Copy out every record exactly.
Dataset entries: Begin
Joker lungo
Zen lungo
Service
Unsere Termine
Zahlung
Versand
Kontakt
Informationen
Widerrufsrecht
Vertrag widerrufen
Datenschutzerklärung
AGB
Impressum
Dataset entries: End
Exercise solution:
Joker lungo
Zen lungo
Service
Unsere Termine
Zahlung
Versand
Kontakt
Informationen
Widerrufsrecht
Vertrag widerrufen
Datenschutzerklärung
AGB
Impressum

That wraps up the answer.